Le Gabon a sa bourse régionale

Libreville a ravi la bourse régionale à Douala. Omar Bongo a profité de l’absence du président camerounais, Paul Biya, au sommet de N’Djamena , pour réussir son coup de poker : récupérer le siège de la bourse régionale.

C’est définitif, le siège de la bourse régionale d’Afrique centrale sera à Libreville. Les efforts diplomatiques du président Omar Bongo ont payé.  » Les atouts économiques sont à Douala mais la dynamique diplomatique était de notre côté. C’est réellement une victoire personnelle du président Bongo « , explique un diplomate gabonais. Honnête, il ajoute que Douala a même prévu un immeuble pour cette institution.  » Je ne vois pas où le siège sera implanté à Libreville. C’est simple, il n’y a pas d’infrastructure programmée à cet effet « .

Cette décision a été prise au cours de la deuxième conférence des chefs d’Etat et de gouvernement de la communauté économique et monétaire d’Afrique centrale (CEMAC) qui se tenait à N’Djamena, au Tchad.

=======

▶ _Consignes de l'exercice_
a) Recopiez le passage de l'article sur la bourse régionale compris entre « Cette décision a » et « N’Djamena, au Tchad. », bornes incluses.
b) Rédigez la suite de l'article sur la bourse régionale, s'il vous plaît.
Le matériel qui suit n'a aucun rapport avec l'article sur la bourse régionale.

=======

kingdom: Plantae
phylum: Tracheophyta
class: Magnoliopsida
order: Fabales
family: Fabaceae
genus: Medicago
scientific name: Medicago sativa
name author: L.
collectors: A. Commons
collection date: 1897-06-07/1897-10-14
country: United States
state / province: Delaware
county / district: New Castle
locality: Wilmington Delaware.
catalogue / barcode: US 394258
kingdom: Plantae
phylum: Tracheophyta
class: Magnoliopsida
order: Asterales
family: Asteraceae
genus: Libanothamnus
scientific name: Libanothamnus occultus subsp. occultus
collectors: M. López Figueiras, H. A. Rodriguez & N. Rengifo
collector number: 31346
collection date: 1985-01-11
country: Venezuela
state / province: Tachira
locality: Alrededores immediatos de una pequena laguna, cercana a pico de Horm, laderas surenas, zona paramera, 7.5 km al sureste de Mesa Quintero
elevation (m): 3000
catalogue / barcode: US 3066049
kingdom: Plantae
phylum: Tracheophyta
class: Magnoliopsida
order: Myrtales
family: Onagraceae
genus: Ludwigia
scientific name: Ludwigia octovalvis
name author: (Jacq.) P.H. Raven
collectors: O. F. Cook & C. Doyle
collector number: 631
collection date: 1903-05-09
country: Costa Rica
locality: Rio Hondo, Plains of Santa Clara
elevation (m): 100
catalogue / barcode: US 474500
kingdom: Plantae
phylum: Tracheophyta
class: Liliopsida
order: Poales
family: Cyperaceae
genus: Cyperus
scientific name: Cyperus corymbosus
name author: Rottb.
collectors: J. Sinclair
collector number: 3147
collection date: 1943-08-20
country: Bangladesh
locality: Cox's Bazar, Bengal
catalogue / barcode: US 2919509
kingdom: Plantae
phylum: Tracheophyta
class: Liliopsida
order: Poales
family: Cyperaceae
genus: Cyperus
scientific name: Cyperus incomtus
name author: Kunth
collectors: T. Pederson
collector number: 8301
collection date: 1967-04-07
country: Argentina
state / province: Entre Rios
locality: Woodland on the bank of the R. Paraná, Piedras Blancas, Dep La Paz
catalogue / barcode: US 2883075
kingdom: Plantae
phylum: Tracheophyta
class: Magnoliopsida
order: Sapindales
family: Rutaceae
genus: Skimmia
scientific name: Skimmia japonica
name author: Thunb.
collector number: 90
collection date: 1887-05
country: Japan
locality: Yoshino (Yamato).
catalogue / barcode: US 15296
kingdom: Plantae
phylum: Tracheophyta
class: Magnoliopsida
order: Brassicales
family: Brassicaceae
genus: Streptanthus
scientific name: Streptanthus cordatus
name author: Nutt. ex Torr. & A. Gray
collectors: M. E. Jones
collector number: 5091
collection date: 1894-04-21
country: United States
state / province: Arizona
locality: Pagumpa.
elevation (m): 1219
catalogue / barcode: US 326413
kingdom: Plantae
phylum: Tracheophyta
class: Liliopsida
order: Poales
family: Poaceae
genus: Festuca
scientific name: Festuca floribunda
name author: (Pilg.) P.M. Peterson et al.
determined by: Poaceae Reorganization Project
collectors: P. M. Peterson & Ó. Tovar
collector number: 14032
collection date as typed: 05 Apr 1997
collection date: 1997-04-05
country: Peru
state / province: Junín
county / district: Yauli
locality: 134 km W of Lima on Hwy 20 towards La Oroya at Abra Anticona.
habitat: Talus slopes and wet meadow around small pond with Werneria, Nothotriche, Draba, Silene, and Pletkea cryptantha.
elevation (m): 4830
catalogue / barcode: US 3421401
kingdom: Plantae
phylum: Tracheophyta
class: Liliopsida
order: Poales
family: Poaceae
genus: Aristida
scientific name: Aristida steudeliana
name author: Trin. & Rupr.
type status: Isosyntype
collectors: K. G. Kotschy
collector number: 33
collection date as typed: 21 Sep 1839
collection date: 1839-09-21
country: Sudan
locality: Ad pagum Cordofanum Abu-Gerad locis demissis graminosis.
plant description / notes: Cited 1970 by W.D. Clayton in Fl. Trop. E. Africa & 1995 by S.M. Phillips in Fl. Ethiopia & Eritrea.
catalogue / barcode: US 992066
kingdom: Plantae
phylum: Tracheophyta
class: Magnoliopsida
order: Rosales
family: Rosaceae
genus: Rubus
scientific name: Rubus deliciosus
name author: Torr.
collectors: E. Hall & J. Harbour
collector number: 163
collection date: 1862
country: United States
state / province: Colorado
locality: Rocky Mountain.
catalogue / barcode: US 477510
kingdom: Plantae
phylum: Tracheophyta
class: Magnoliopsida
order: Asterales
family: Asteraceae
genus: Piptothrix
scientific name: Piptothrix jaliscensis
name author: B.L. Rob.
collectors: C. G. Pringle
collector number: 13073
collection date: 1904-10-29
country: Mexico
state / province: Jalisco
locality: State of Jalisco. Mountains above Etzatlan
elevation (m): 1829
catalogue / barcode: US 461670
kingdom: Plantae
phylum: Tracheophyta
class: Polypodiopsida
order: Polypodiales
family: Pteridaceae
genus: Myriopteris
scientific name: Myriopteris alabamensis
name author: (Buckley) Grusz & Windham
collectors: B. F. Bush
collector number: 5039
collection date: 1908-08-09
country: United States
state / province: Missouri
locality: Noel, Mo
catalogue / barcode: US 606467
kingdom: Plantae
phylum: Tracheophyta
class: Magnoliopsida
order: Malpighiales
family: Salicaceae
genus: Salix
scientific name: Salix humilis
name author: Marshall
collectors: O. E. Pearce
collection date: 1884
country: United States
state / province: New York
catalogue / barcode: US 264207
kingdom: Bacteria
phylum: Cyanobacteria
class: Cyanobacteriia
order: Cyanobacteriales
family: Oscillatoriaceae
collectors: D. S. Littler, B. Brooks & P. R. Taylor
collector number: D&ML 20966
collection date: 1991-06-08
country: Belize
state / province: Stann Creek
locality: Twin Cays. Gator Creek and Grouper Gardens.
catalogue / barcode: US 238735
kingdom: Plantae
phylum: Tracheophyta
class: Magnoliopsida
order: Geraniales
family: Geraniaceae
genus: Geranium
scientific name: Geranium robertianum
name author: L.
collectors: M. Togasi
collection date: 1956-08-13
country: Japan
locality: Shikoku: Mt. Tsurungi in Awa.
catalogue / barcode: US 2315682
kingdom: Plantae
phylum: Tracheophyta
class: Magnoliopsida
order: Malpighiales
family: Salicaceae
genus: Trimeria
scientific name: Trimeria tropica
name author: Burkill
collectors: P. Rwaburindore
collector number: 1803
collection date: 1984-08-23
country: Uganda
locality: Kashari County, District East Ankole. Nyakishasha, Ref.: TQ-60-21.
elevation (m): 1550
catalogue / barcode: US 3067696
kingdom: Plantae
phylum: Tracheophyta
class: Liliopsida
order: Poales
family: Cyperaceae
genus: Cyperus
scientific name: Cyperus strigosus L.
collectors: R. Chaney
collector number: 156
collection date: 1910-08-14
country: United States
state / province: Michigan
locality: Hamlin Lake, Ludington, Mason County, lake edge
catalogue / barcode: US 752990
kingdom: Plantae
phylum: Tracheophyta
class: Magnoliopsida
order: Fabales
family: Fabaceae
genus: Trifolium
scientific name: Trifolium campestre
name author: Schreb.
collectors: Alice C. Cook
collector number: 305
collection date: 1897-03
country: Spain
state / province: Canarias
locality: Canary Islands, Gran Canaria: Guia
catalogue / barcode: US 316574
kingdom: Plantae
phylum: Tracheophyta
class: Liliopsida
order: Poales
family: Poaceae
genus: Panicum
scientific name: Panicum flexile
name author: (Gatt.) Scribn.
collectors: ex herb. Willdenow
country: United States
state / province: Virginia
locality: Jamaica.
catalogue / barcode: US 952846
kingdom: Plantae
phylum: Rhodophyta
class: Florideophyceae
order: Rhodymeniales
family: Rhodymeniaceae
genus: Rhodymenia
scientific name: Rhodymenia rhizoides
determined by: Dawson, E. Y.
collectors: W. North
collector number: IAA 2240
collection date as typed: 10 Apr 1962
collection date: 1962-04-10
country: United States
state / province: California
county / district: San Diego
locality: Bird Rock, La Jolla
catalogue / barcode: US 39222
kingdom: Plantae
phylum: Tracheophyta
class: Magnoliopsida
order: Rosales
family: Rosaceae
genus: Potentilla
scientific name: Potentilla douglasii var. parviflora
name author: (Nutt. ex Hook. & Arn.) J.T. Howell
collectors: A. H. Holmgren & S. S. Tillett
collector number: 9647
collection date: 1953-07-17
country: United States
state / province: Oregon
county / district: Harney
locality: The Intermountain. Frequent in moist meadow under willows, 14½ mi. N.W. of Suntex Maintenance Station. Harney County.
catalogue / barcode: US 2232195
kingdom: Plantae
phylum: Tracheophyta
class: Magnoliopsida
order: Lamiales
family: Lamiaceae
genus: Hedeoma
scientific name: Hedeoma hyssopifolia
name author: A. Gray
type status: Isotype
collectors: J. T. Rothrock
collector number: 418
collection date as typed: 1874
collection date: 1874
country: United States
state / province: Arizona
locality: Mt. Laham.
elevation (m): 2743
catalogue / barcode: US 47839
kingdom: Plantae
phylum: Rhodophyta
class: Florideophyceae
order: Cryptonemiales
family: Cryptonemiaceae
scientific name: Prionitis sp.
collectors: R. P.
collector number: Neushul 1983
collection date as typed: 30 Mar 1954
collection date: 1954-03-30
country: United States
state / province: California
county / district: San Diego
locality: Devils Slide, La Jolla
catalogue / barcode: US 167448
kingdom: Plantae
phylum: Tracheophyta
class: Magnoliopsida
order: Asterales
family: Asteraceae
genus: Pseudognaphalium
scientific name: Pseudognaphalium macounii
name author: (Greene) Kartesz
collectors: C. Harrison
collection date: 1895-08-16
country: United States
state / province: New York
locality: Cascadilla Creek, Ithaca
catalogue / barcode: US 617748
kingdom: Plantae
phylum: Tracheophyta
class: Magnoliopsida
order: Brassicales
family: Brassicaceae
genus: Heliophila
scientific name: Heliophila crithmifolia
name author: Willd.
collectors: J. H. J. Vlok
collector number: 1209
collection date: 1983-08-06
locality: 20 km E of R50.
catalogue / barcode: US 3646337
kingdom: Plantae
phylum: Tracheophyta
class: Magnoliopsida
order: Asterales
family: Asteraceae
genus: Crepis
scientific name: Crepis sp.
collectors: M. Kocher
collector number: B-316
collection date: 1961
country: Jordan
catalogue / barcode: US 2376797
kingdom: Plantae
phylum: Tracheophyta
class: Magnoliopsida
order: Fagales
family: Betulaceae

=======

▶ _Réponses par consigne_
a)
Cette décision a été prise au cours de la deuxième conférence des chefs d’Etat et de gouvernement de la communauté économique et monétaire d’Afrique centrale (CEMAC) qui se tenait à N’Djamena, au Tchad.

b)
Ressentiments camerounais

L’étude de faisabilité qui fut confiée à la bourse de l’Ile Maurice, était financée par la Banque mondiale et l’Agence française de développement. Les experts ont recommandé une bourse de valeurs mobilières. En 2003, la bourse devra comprendre la cotation de près de quatre-vingt entreprises, essentiellement camerounaises et gabonaises.  » Le ressentiment des autorités camerounaises est compréhensible. Le tissu économique est à Douala et non à Libreville « , note un diplomate.

 » Le siège de la bourse qui n’est rien de plus que l’immeuble abritant l’ordinateur central devrait se trouver là où les transactions économiques et le tissu industriel sont les plus développés et où (seront issues) le plus nombre de transcriptions. Tout autre choix imposera un fardeau à cette bourse avant le lancement même de ses inscriptions « , souligne André Ryba, expert à la Banque mondiale, au journal camerounais  » Le Patriote « .

La bourse doit être opérationnelle au deuxième semestre 2001. Six pays y seront représentés : le Cameroun, le Gabon, le Tchad, le Congo, la Centrafrique et la Guinée équatoriale.